Still deciding on the exact route, so I can be easily swayed...

Stephen


----------



## NH_Mtn_Hiker (Jun 1, 2004)

Can I come along, huh, please, well can I ?

These are two I need for my list. It's currently at 15 peaks, a ways to go still.


----------



## SilentCal (Jun 1, 2004)

I'm bringing a friend to the whites next weeking for some camping.  We are planning on doing Osceola on Wednesday and depending on how much he likes it, we may join you.    I don't expect us to be very fast as well.


----------



## Stephen (Jun 10, 2004)

I have to cancel out. We are throwing a birthday party for my soon-to-be 4 year old on Sunday, and my wife is out of her wits trying to get everything planned out.

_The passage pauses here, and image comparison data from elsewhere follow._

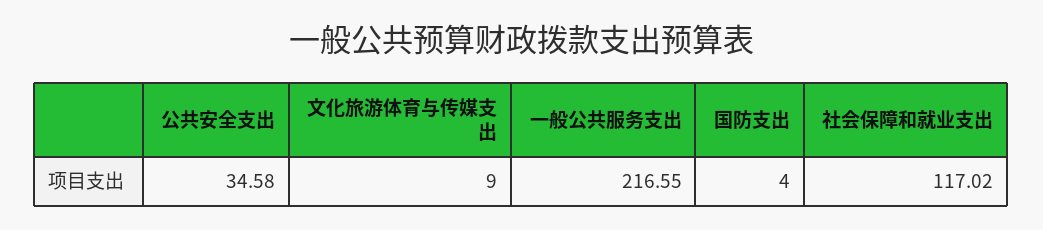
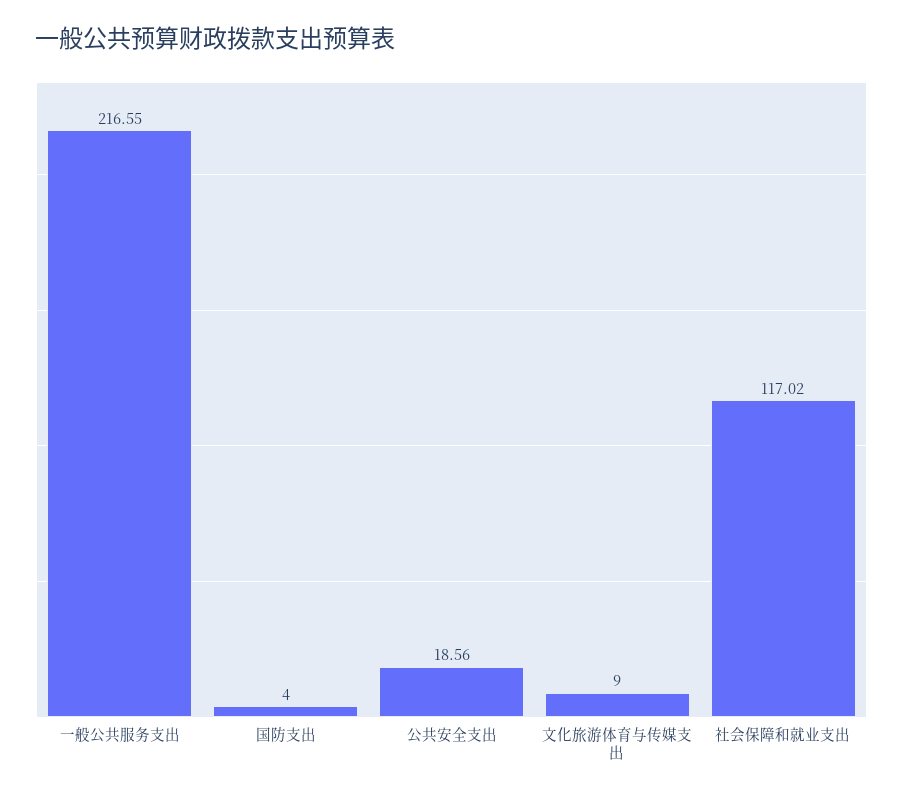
  {
-   "公共安全支出": 34.58,
+   "公共安全支出": 18.56,
    "文化旅游体育与传媒支出": 9,
    "一般公共服务支出": 216.55,
    "国防支出": 4,
    "社会保障和就业支出": 117.02
  }

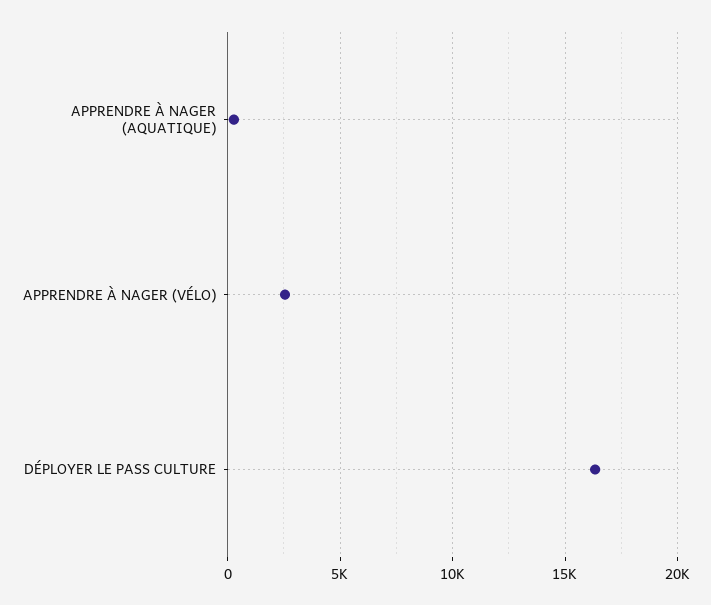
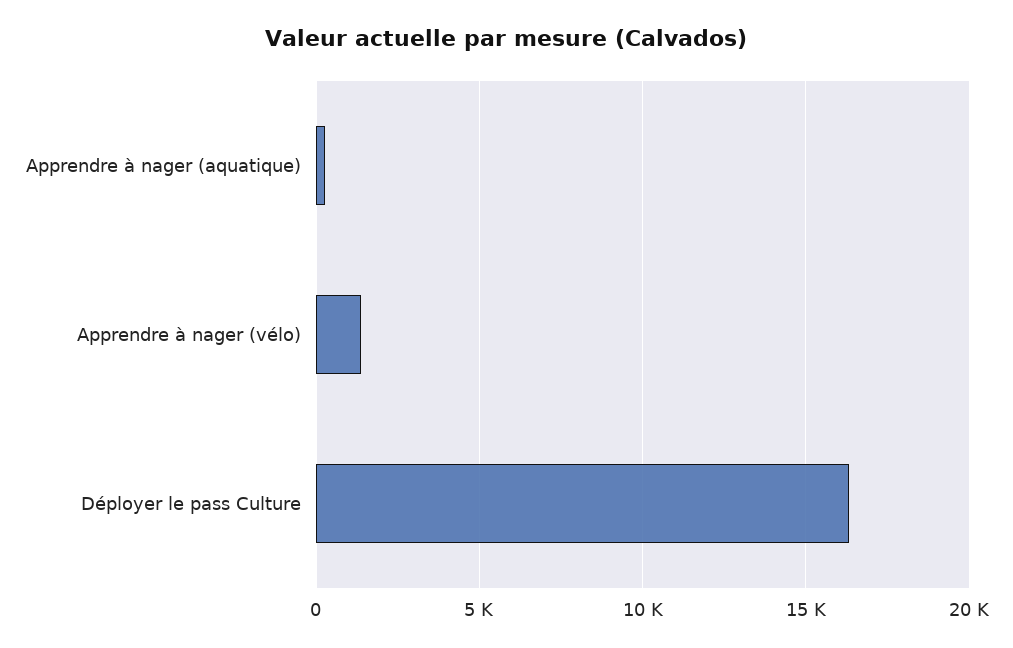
  {
    "APPRENDRE À NAGER (AQUATIQUE)": 500,
-   "APPRENDRE À NAGER (VÉLO)": 2500,
+   "APPRENDRE À NAGER (VÉLO)": 1500,
    "DÉPLOYER LE PASS CULTURE": 16500
  }

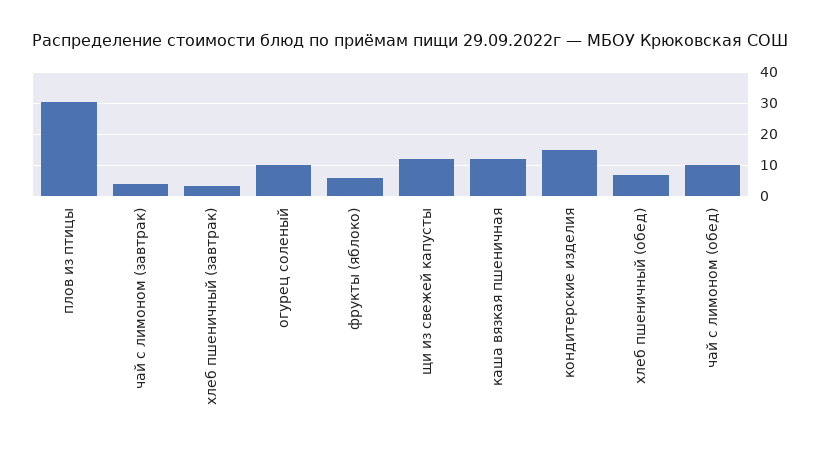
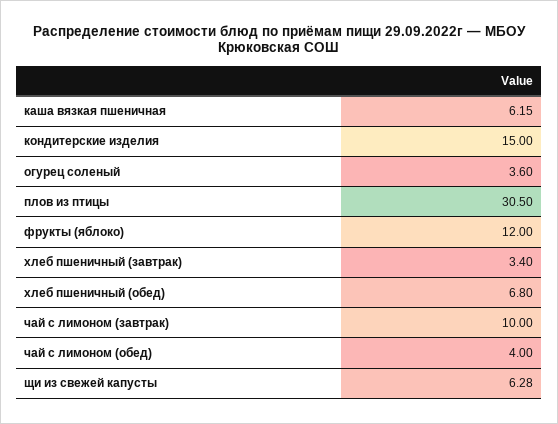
  {
    "плов из птицы": 30.5,
-   "чай с лимоном (завтрак)": 4,
+   "чай с лимоном (завтрак)": 10,
    "хлеб пшеничный (завтрак)": 3.4,
-   "огурец соленый": 10,
+   "огурец соленый": 3.6,
-   "фрукты (яблоко)": 6,
+   "фрукты (яблоко)": 12,
-   "щи из свежей капусты": 12,
+   "щи из свежей капусты": 6.28,
-   "каша вязкая пшеничная": 12,
+   "каша вязкая пшеничная": 6.15,
    "кондитерские изделия": 15,
    "хлеб пшеничный (обед)": 6.8,
-   "чай с лимоном (обед)": 10
+   "чай с лимоном (обед)": 4
  }

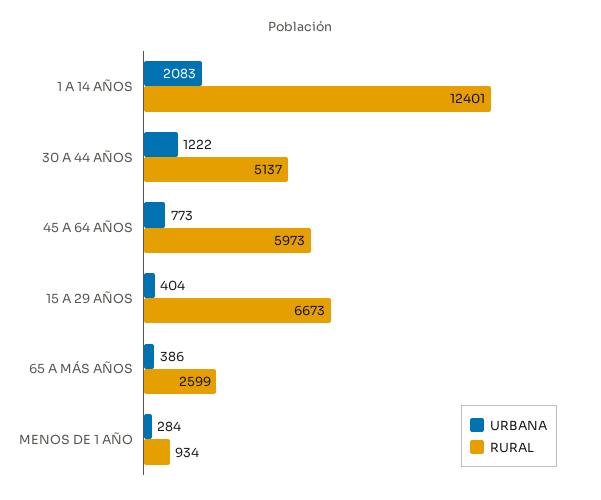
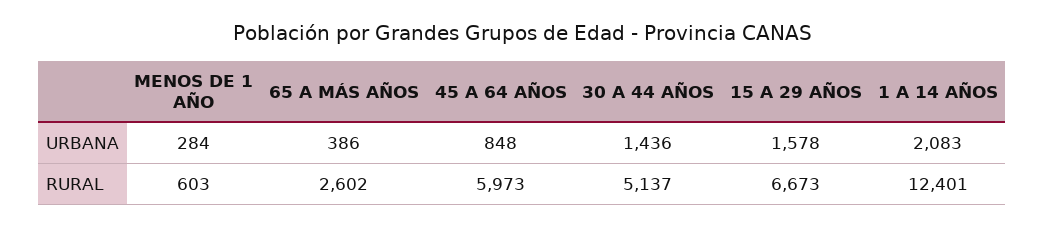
  {
    "URBANA": {
      "1 A 14 AÑOS": 2083,
-     "30 A 44 AÑOS": 1222,
+     "30 A 44 AÑOS": 1436,
-     "45 A 64 AÑOS": 773,
+     "45 A 64 AÑOS": 848,
-     "15 A 29 AÑOS": 404,
+     "15 A 29 AÑOS": 1578,
      "65 A MÁS AÑOS": 386,
      "MENOS DE 1 AÑO": 284
    },
    "RURAL": {
      "1 A 14 AÑOS": 12401,
      "30 A 44 AÑOS": 5137,
      "45 A 64 AÑOS": 5973,
      "15 A 29 AÑOS": 6673,
-     "65 A MÁS AÑOS": 2599,
+     "65 A MÁS AÑOS": 2602,
-     "MENOS DE 1 AÑO": 934
+     "MENOS DE 1 AÑO": 603
    }
  }

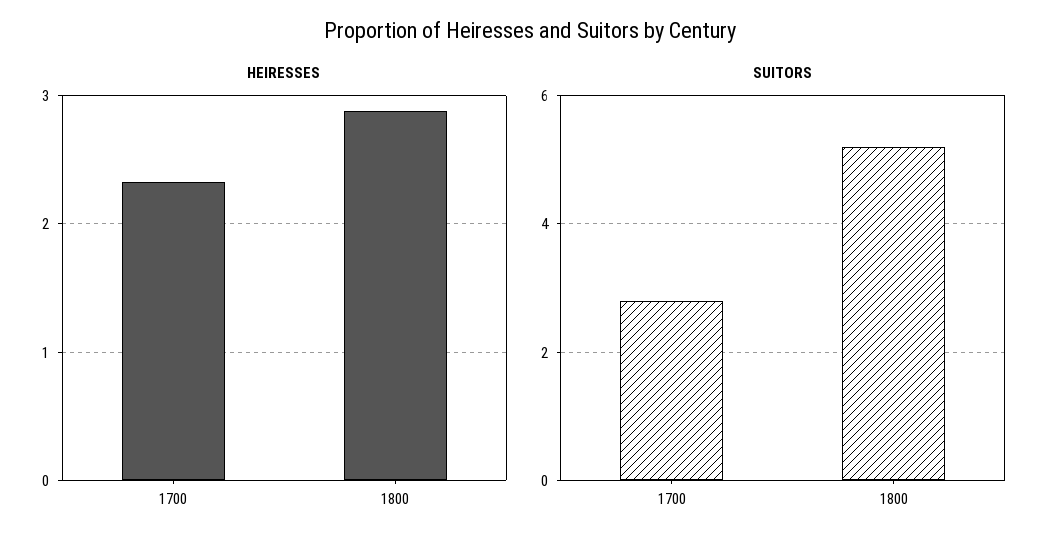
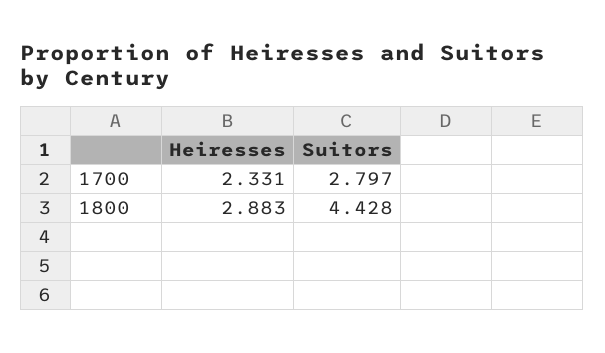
  {
    "HEIRESSES": {
      "1700": 2.331,
      "1800": 2.883
    },
    "SUITORS": {
      "1700": 2.797,
-     "1800": 5.2
+     "1800": 4.428
    }
  }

I'm finding that my "plan" for aggressive hiking this year is probably going to have to be scaled back...

-Stephen


----------



## NH_Mtn_Hiker (Jun 11, 2004)

I'm still going.  The alarm is set for 3:00am.  The plan is, Air Line up and Valley Way down.   I hope to reach the trailhead by 5:30.  Looks like the weather will be great.  (knock on wood)


----------



## MtnMagic (Jun 15, 2004)

Did you ascend M/A? 

The weather Friday was perfect for any hike. What a beautiful day!


----------



## NH_Mtn_Hiker (Jun 15, 2004)

MtnMagic said:
			
		

> Did you ascend M/A?
> 
> The weather Friday was perfect for any hike. What a beautiful day!



Were you talking to me or Stephen?  If me, trip report posted.


----------